= List of North Dakota commissioners of agriculture and labor =

The following is a list of North Dakota commissioners of agriculture and labor from 1889 to 1966, when the office was split into two entities: the agriculture commissioner and the labor commissioner.

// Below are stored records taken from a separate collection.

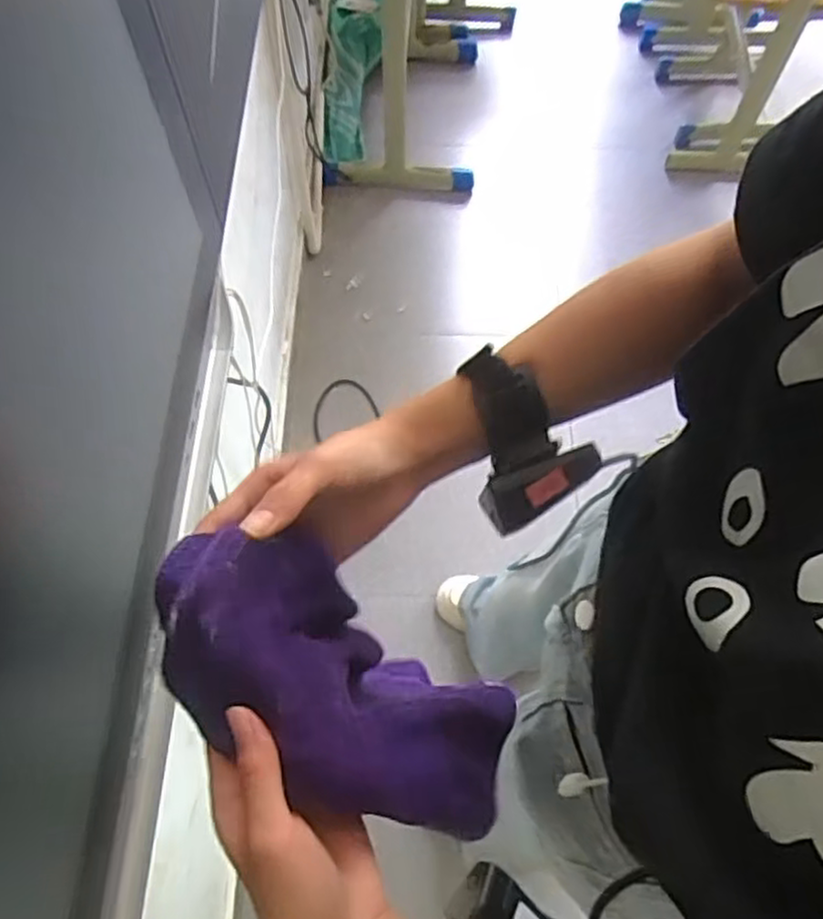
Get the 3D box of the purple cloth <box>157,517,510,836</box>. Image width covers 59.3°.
[{"bbox_3d":[-0.023,0.126,0.380,0.239,0.047,0.099,42,64,-28],"label":"purple cloth"}]

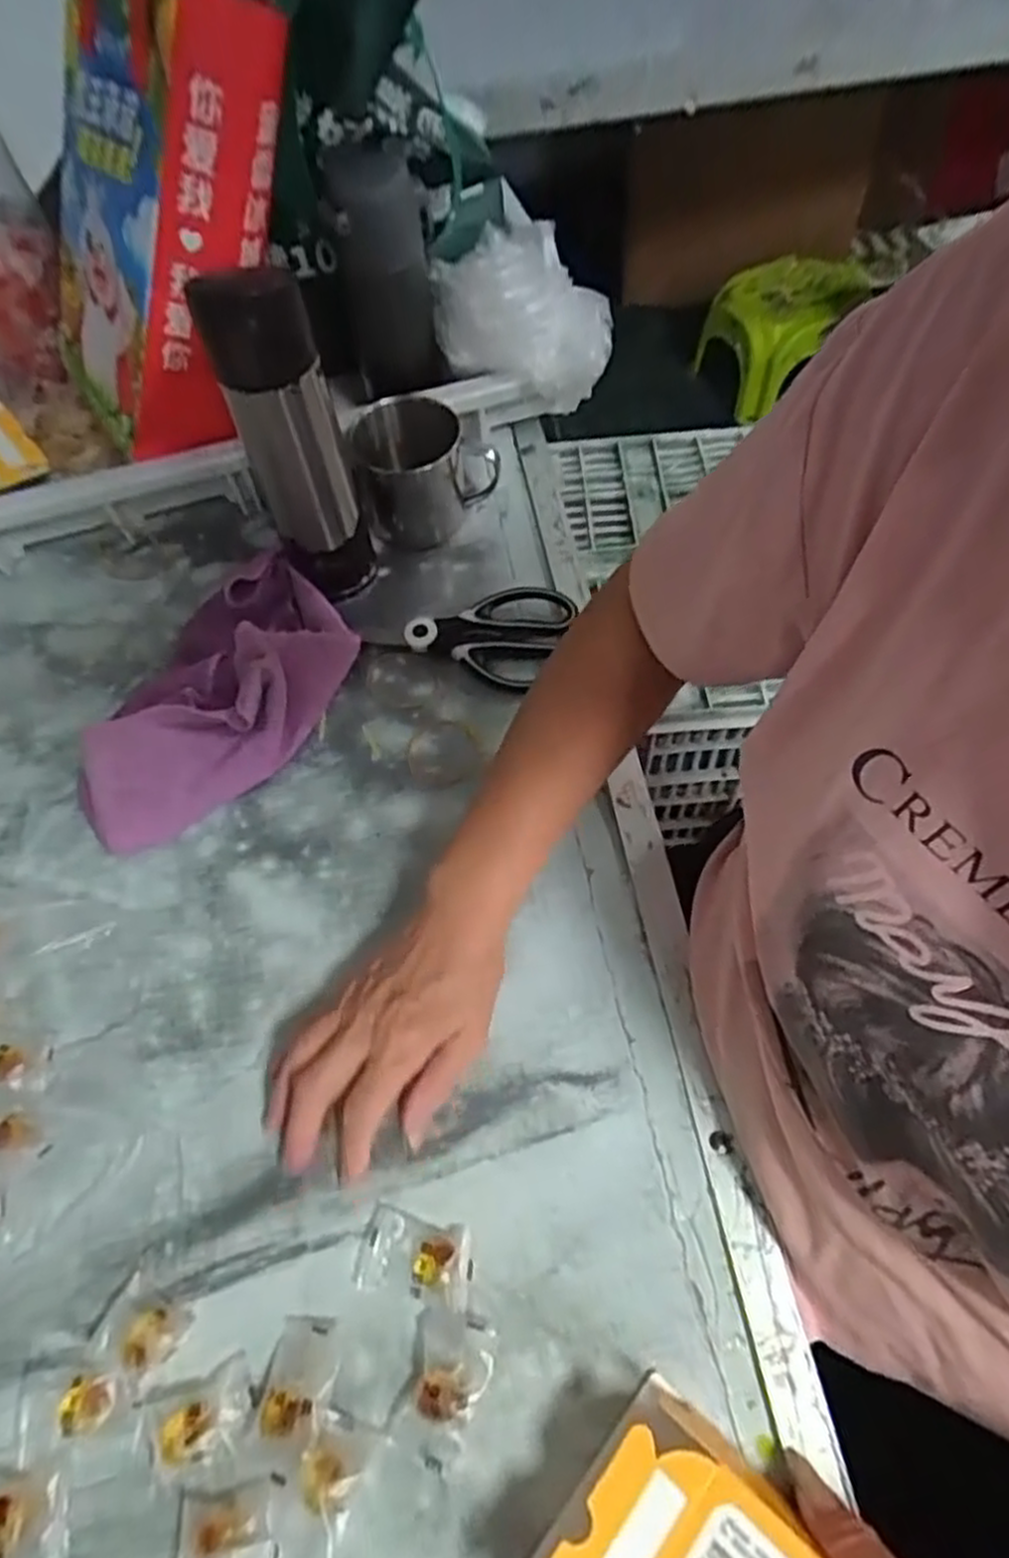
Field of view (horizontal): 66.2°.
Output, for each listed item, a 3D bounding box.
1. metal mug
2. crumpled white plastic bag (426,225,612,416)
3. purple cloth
[{"bbox_3d":[-0.066,-0.245,0.609,0.102,0.073,0.099,-22,62,-9],"label":"metal mug"},{"bbox_3d":[0.012,-0.365,0.591,0.128,0.124,0.110,-8,60,-1],"label":"crumpled white plastic bag"},{"bbox_3d":[-0.202,-0.060,0.541,0.138,0.035,0.235,19,63,13],"label":"purple cloth"}]

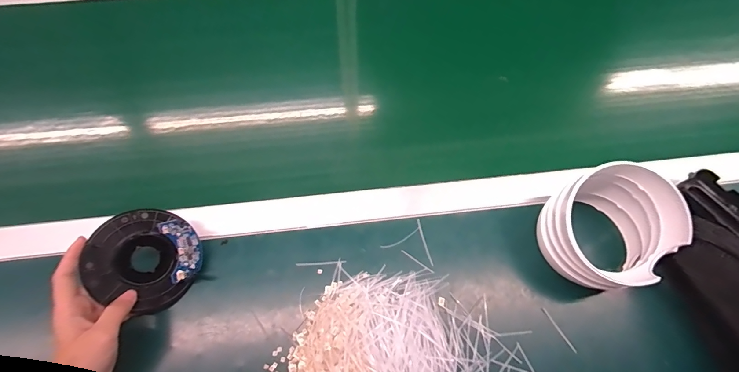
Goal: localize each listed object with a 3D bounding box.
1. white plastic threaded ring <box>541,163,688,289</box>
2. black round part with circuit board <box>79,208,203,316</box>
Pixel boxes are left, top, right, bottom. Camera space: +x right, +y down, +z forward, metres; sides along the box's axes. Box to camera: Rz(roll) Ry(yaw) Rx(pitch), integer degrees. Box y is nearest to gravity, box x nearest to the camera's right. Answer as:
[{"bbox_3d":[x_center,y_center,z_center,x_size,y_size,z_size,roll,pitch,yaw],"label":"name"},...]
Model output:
[{"bbox_3d":[0.250,0.048,0.360,0.103,0.089,0.111,0,62,0],"label":"white plastic threaded ring"},{"bbox_3d":[-0.232,0.076,0.354,0.101,0.013,0.098,4,81,-28],"label":"black round part with circuit board"}]

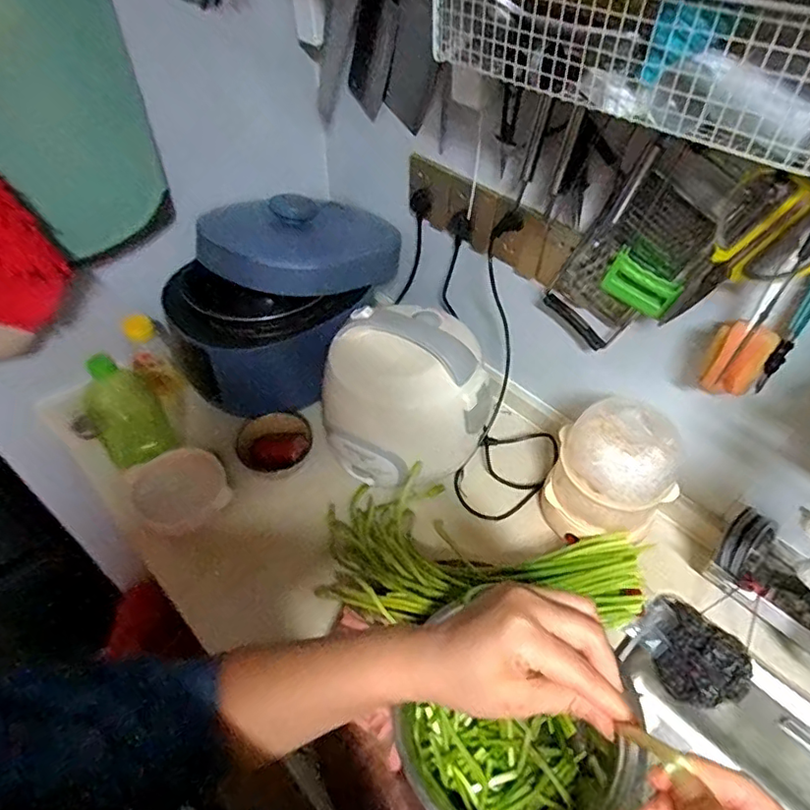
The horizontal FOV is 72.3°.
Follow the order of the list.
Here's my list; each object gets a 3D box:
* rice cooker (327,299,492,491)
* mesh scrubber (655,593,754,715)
[{"bbox_3d":[-0.002,-0.011,0.785,0.211,0.179,0.190,-27,54,-24],"label":"rice cooker"},{"bbox_3d":[0.365,0.315,0.695,0.092,0.057,0.121,-35,57,-29],"label":"mesh scrubber"}]

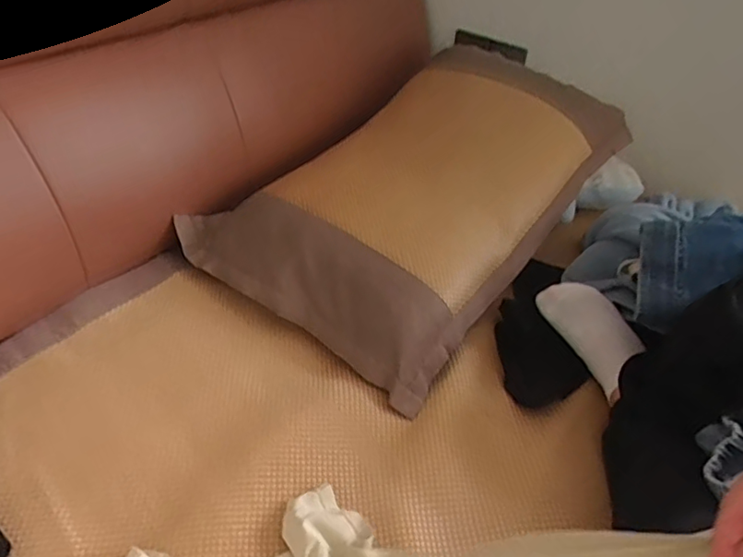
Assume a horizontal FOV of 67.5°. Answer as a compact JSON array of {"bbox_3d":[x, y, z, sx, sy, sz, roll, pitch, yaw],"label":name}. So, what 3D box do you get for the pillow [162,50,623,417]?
[{"bbox_3d":[0.075,-0.175,0.884,0.442,0.120,0.658,36,65,15],"label":"pillow"}]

Number of North Dakota commissioners of agriculture and labor by party affiliation
| Party | Commissioners |
|---|---|
| Republican | 9 |
| Republican/NPL | 4 |
| Democratic-Independent | 1 |

| # | Name | Term | Party |
|---|---|---|---|
| 1 | Henry T. Helgesen | 1889–1892 | Republican |
| 2 | Nelson Williams* | 1893–1894 | Democratic-Independent |
| 3 | Andrew H. Laughlin | 1895–1896 | Republican |
| 4 | Henry U. Thomas | 1897–1900 | Republican |
| 5 | Rollin J. Turner | 1901–1904 | Republican |
| 6 | William C. Gilbreath | 1905–1914 | Republican |
| 7 | Robert F. Flint | 1915–1916 | Republican |
| 8 | John N. Hagan | 1917–1921 | Republican/NPL |
| 9 | Joseph A. Kitchen | 1921–1932 | Republican/IVA |
| 10 | John Husby | 1933–1934 | Republican |
| 11 | Theodore Martell | 1935–1936 | Republican/NPL |
| 12 | John N. Hagan | 1937–1938 | Republican/NPL |
| 13 | Math Dahl | 1939–1964 | Republican/NPL |
| 14 | Arne Dahl | 1965–1966 | Republican |

 George E. Adams won the 1892 election, but did not qualify for the office, so Nelson Williams was appointed to the position instead.